Auszug der Seite »
---

Abb.1: Der Prototyp als Reflexionsmoment innerhalb des Design-Teams
Konkret gesagt: Es ist bequem und möglich, sich auf eine gemeinsame Idee zu einigen, in dem man sie in einem möglichst abstrakten Umfeld belässt. Sobald jedoch ein manifester Prototyp entsteht, konfrontiert sich das Team gegenseitig mit möglicherweise divergierenden Erwartungen und Spielräumen. Fällt meine Interpretation der Idee nicht mehr in diesen Spielraum, wird es mir nun deutlich vor Augen geführt und ich muss mich entweder in der Diskussion für meine Interpretation und meine Erwartung einsetzen oder lasse mich von einer anderen Erwartung überzeugen. Oder ich erfahre, dass die unterschiedlichen Erwartungen im Team sich nicht vereinbaren lassen. Auch dies wäre eine mögliche Erkenntnis, die ich aus der Beobachtung des Prototyps ziehen kann. Auch nonverbale Abstimmungen können die Folge sein, in dem der Prototyp einvernehmlich weiterentwickelt wird, ohne dass dafür stets Begründungen geliefert werden.
2) Der Prototyp als Agent zum Abgleich von Wissen gegenüber Nutzergruppen (Beobachtung zweiter Ordnung)
Die Beobachtung zweiter Ordnung ist dem internen Wissensabgleich nachgestellt. Geht man davon aus, dass sich das Team auf eine vorläufige Interpretation der Idee in Form eines Prototyps einigen konnte, kann es nun zu einer Beobachtung der Nutzer kommen, bzw. von Klienten, Kunden oder anderen Ratsuchenden, die im Fokus der Arbeit des Design-Teams stehen (Rambow & Bromme, 2000). Dazu wird der Prototyp überreicht und zur Interpretation freigegeben. Die Nutzer beobachten und interpretieren den Prototypen, in dem sie beispielsweise damit interagieren oder für sie offene Fragen aufwerfen.
Abb. 2: Der Prototyp wird Nutzergruppen vorgestellt um deren Reaktionen zu beobachten
Aus diesen Interpretationen kann das Design-Team Rückschlüsse daraus ziehen, welche Design-Vision der Prototyp gegenüber den Nutzern letztendlich entfaltet, und wie diese von der ursprünglichen Vision der Designer differiert. Ebenso ist es denkbar, dass das Feedback der Nutzer dem Team Aufschluss darüber liefert, inwiefern ihre Design-Vision möglicherweise fehlgeleitet ist und überarbeitet werden muss. Die Kommunikation mit externen Nutzern über Prototypen kann unterschiedliche Ziele haben. So kann es sinnvoll sein, bereits sehr unvollständige Prototypen einem Feedback auszusetzen, um die generelle Akzeptanz zur Funktion und Idee zu erfahren.
Weiterentwickelte Prototypen können den Kunden und Nutzern vorgestellt werden, um zu erfahren, ob diese die Bedienbarkeit, die Ästhetik oder bereits konkrete Funktionalitäten verstehen und annehmen. Die aus diesem Feedback-Prozess gewonnenen Einsichten müssen vom Design-Team auf sinnvolle Weise erfasst und innerhalb des Teams kommuniziert werden, damit sich daraus entsprechende Handlungsempfehlungen ableiten lassen mit denen der Prototyp weiter entwickelt wird.

---

Rohdaten »
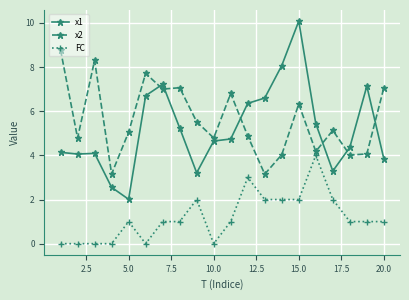

In x2, how many points are higher than both neighbors (excluding endpoints)?

6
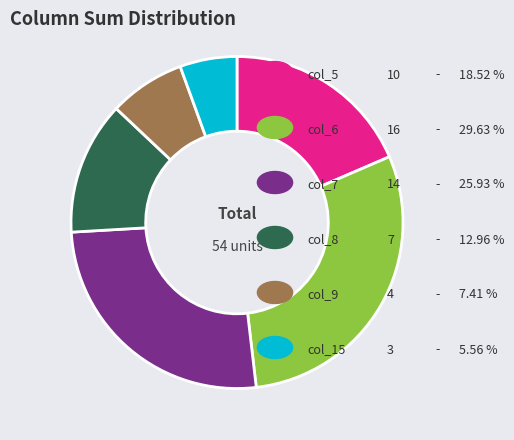

Does any single category account for the majority?

No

---

Fragen zum Material »
- 1) Fasse im Text über Prototypen im Design-Team den Absatz, der mit „Die Beobachtung zweiter Ordnung“ beginnt, als kurze Liste zusammen und behalte dabei seine wichtigsten Angaben bei.
- 2) Führe den Text über Prototypen im Design-Team im Anschluss an seinen letzten Satz weiter.

Antworten im Einzelnen »
- 1)
- Die Beobachtung zweiter Ordnung folgt auf den internen Wissensabgleich.
- Voraussetzung ist, dass sich das Team auf eine vorläufige Interpretation der Idee in Form eines Prototyps geeinigt hat.
- Dann können die Nutzer beobachtet werden, bzw. Klienten, Kunden oder andere Ratsuchende, die im Fokus der Arbeit des Design-Teams stehen (Rambow & Bromme, 2000).
- Der Prototyp wird ihnen überreicht und zur Interpretation freigegeben.
- Die Nutzer beobachten und interpretieren ihn, etwa indem sie damit interagieren oder für sie offene Fragen aufwerfen.

- 2)
Abb. 1: Rückschlüsse aus der Nutzerbeobachtung werden am Prototyp reflektiert
3) Der Prototyp als Agent zum Transfer von Wissen gegenüber Dritten
Die spätere Übersetzung der Design-Prototypen in fertige Produkte und Services ist in hohem Maße von Stakeholdern abhängig, die nicht an der Entwicklung der Ideen beteiligt waren (etwa Vorgesetzte, Marketingfachleute, nachgelagerte Entwickler etc.). Hier braucht es einen strukturierten Transfer des relevanten impliziten Wissens von Seiten des Design-Teams. Die Gefahr besteht, dass unterschiedliche Interpretationen, sofern sie nicht thematisiert werden, dazu führen, dass durchdachte Ideen abgelehnt werden, weil das Management oder die Entwicklung nicht erkennt, welche Ideen und Erwartungen damit verknüpft sind: „Good ideas may be rejected by ill-informed executives based on what is perceived as inadequate execution of the prototype.“ (Schrage, 2006, S.7). Die Thematisierung des relevanten impliziten Wissens kann durch den finalen Design-Prototypen unterstützt werden, sofern er die relevanten Entscheidungen aus dem Designprozess thematisiert, also möglichst vollständig abbildet. Der finale Design-Prototyp muss daher nicht allein als reine Form überzeugen, sondern insbesondere die im Designprozess erarbeiteten Begründungsketten, die zu bestimmten Entscheidungen geführt haben, offen legen.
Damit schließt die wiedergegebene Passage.